▶ _Exercise details_: Copy out the entire forum thread below about getting a second cable set-top box, word for word.

# Cable Set-top Box



## indoMLA (Feb 6, 2011)

I am looking for a set-top box for Du cable. I want to hook up tv in another room and since Du only gives you one box, I was wondering if it is possible to buy another one (rather then rent one from them for DHS30/month). If you know where I can purchase one and/or how I can connect tv in another room without it, please chime in. Thanks.


----------



## indoMLA (Feb 6, 2011)

Nobody has more than one tv hooked up in there home? No additional tv in the office, master bedroom, kid's room, or maid's quarters? 

BUMP.


----------



## pamela0810 (Apr 5, 2010)

I contact Du directly for an additional set-top box for my other bedroom and they told me that I'll need to pay extra subscription charges to get the channels that I need in the other room. So not only do I need to buy another set top box but I also need to pay twice the amount of money just to get the same channels.
So I did what works best for me....I download my fovorite programs and watch them on my laptop. 
I use my TV for matches, games, cartoons, only.


----------



## expatkid (Mar 19, 2011)

indoMLA said:


> I am looking for a set-top box for Du cable. I want to hook up tv in another room and since Du only gives you one box, I was wondering if it is possible to buy another one (rather then rent one from them for DHS30/month). If you know where I can purchase one and/or how I can connect tv in another room without it, please chime in. Thanks.


I have seen a lot of Supermarkets like Al-Khail, Grand Mall selling set top box, But whereas only the Set-top Box wont help, U need an Extra LNB also. i have also seen dual LNB`s available in these places, Just pick them up and tune your setup box accordingly and everything should work fine.


----------



## Confiture (Jan 9, 2011)

You could try a wireless sender and remote eye.

This plugs into the main box via scart / phono plugs and sends it via a wireless signal to a receiver which plugs into your tv in the other room.

▶ _Material supplied_:
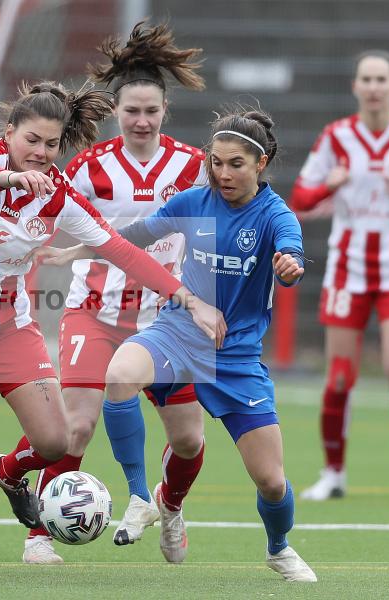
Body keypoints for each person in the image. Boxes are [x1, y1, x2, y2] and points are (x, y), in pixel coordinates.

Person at [0, 80, 217, 554]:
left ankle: (9, 472)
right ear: (9, 134)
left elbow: (125, 251)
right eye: (31, 141)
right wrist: (10, 178)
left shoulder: (59, 195)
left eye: (50, 144)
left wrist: (189, 298)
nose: (41, 153)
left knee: (56, 438)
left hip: (7, 321)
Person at [40, 108, 317, 580]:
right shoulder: (193, 201)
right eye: (216, 162)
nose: (223, 173)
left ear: (262, 164)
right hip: (178, 334)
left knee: (271, 482)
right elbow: (129, 240)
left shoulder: (274, 215)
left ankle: (277, 548)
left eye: (236, 164)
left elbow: (291, 248)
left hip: (235, 358)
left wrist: (291, 264)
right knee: (121, 375)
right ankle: (140, 497)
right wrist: (76, 250)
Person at [21, 21, 209, 565]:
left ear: (165, 111)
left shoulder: (194, 167)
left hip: (165, 321)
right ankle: (39, 536)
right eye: (132, 111)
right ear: (115, 112)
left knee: (191, 441)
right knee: (75, 424)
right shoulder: (88, 166)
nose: (142, 120)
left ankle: (167, 507)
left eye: (151, 111)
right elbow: (43, 212)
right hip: (93, 313)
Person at [291, 50, 389, 502]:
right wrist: (330, 185)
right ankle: (334, 472)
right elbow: (301, 195)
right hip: (347, 269)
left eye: (382, 79)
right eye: (367, 78)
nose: (374, 87)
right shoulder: (336, 136)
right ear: (355, 87)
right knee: (339, 377)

▶ _Written response_:
# Cable Set-top Box



## indoMLA (Feb 6, 2011)

I am looking for a set-top box for Du cable. I want to hook up tv in another room and since Du only gives you one box, I was wondering if it is possible to buy another one (rather then rent one from them for DHS30/month). If you know where I can purchase one and/or how I can connect tv in another room without it, please chime in. Thanks.


----------



## indoMLA (Feb 6, 2011)

Nobody has more than one tv hooked up in there home? No additional tv in the office, master bedroom, kid's room, or maid's quarters? 

BUMP.


----------



## pamela0810 (Apr 5, 2010)

I contact Du directly for an additional set-top box for my other bedroom and they told me that I'll need to pay extra subscription charges to get the channels that I need in the other room. So not only do I need to buy another set top box but I also need to pay twice the amount of money just to get the same channels.
So I did what works best for me....I download my fovorite programs and watch them on my laptop. 
I use my TV for matches, games, cartoons, only.


----------



## expatkid (Mar 19, 2011)

indoMLA said:


> I am looking for a set-top box for Du cable. I want to hook up tv in another room and since Du only gives you one box, I was wondering if it is possible to buy another one (rather then rent one from them for DHS30/month). If you know where I can purchase one and/or how I can connect tv in another room without it, please chime in. Thanks.


I have seen a lot of Supermarkets like Al-Khail, Grand Mall selling set top box, But whereas only the Set-top Box wont help, U need an Extra LNB also. i have also seen dual LNB`s available in these places, Just pick them up and tune your setup box accordingly and everything should work fine.


----------



## Confiture (Jan 9, 2011)

You could try a wireless sender and remote eye.

This plugs into the main box via scart / phono plugs and sends it via a wireless signal to a receiver which plugs into your tv in the other room.